Desde mediados del siglo XIX Costa Rica mantuvo una actividad musical que se ha venido desarrollando paulatinamente gracias al apoyo de personas e instituciones con visión de futuro. La historia musical del país posee un gran capítulo dedicado a las Bandas Nacionales, agrupaciones musicales que fueron el germen de todas las demás.
La Dirección de Bandas, fundada en 1845, nace con el objetivo concreto de mejorar la música marcial del Estado. Cuarenta años después, en 1885, el Gobierno de la República manda a la Banda de la Capital a dar conciertos, todos los domingos, en el recientemente inaugurado Parque Central.

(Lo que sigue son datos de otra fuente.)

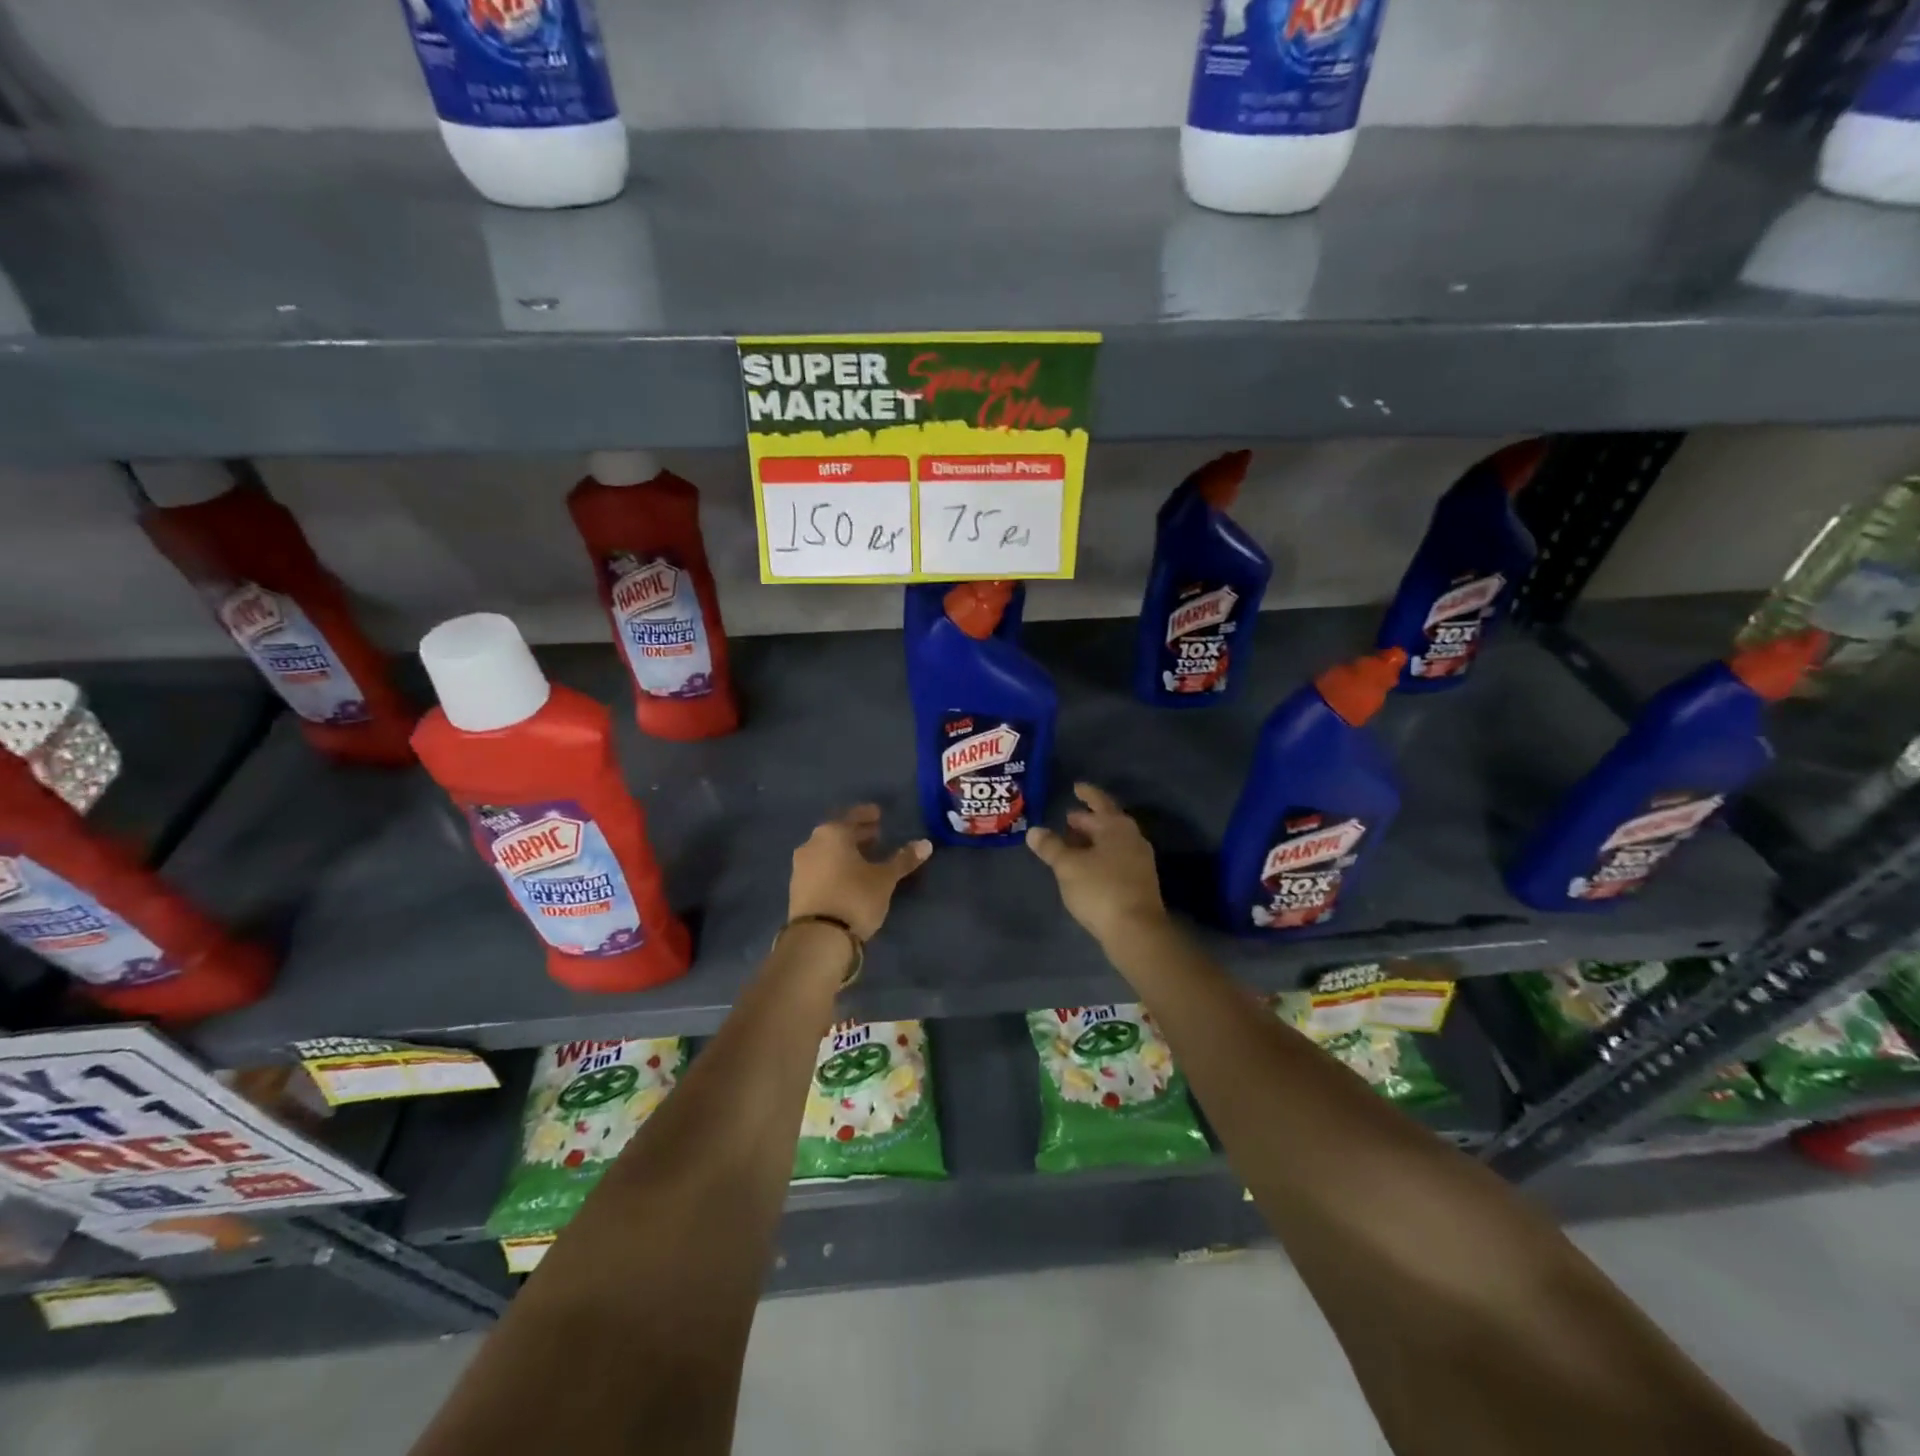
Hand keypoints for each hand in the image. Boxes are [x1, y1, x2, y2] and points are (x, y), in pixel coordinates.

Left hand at [789, 805, 931, 939]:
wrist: (818, 938)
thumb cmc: (855, 897)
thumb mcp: (885, 878)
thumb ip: (903, 859)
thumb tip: (926, 844)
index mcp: (832, 833)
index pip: (852, 816)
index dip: (867, 815)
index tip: (878, 814)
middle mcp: (812, 844)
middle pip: (838, 833)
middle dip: (857, 833)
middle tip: (876, 835)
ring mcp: (800, 867)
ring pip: (827, 850)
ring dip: (845, 851)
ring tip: (864, 858)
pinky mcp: (796, 888)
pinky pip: (819, 867)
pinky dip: (834, 866)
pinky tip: (847, 877)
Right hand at [1026, 783, 1167, 945]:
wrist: (1136, 931)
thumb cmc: (1100, 889)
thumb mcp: (1068, 866)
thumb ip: (1050, 846)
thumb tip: (1034, 831)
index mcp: (1116, 827)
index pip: (1100, 802)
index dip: (1087, 794)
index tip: (1076, 787)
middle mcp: (1132, 838)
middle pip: (1107, 822)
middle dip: (1087, 820)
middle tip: (1067, 819)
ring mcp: (1139, 860)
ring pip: (1112, 841)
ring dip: (1092, 840)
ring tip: (1072, 843)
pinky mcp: (1140, 882)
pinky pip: (1116, 858)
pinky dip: (1099, 855)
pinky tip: (1086, 867)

La transformación sufrida en este siglo y medio por las Bandas es más que evidente y enriquecedora, 220 músicos profesionales ofrecen conciertos dominicales, algunas retretas, colaboran en protocolos y apoyan a todo el cuerpo diplomático destacado en el país en la celebración de efemérides y aniversarios de los diferentes países.
Se estrenan obras musicales costarricenses y se ejecuta el repertorio mundial original para bandas. Las escuchamos en desfiles patrios, efemérides y acompañando la piedad popular en las celebraciones de Semana Santa.
Los escolares y colegiales del país se benefician de los conciertos didácticos que ofrecen las bandas y las diferentes instituciones gubernamentales, municipales y privadas cuentan con lo ameno de su música para realzar sus diferentes actividades.
Las Bandas Nacionales siguen su pujante desarrollo aportando arte y cultura al pueblo costarricense. La profesionalización de la música costarricense en el último cuarto de siglo ha tocado también a las bandas, mostrando con creces que nuestros músicos están a la altura de los más exigentes estándares internacionales.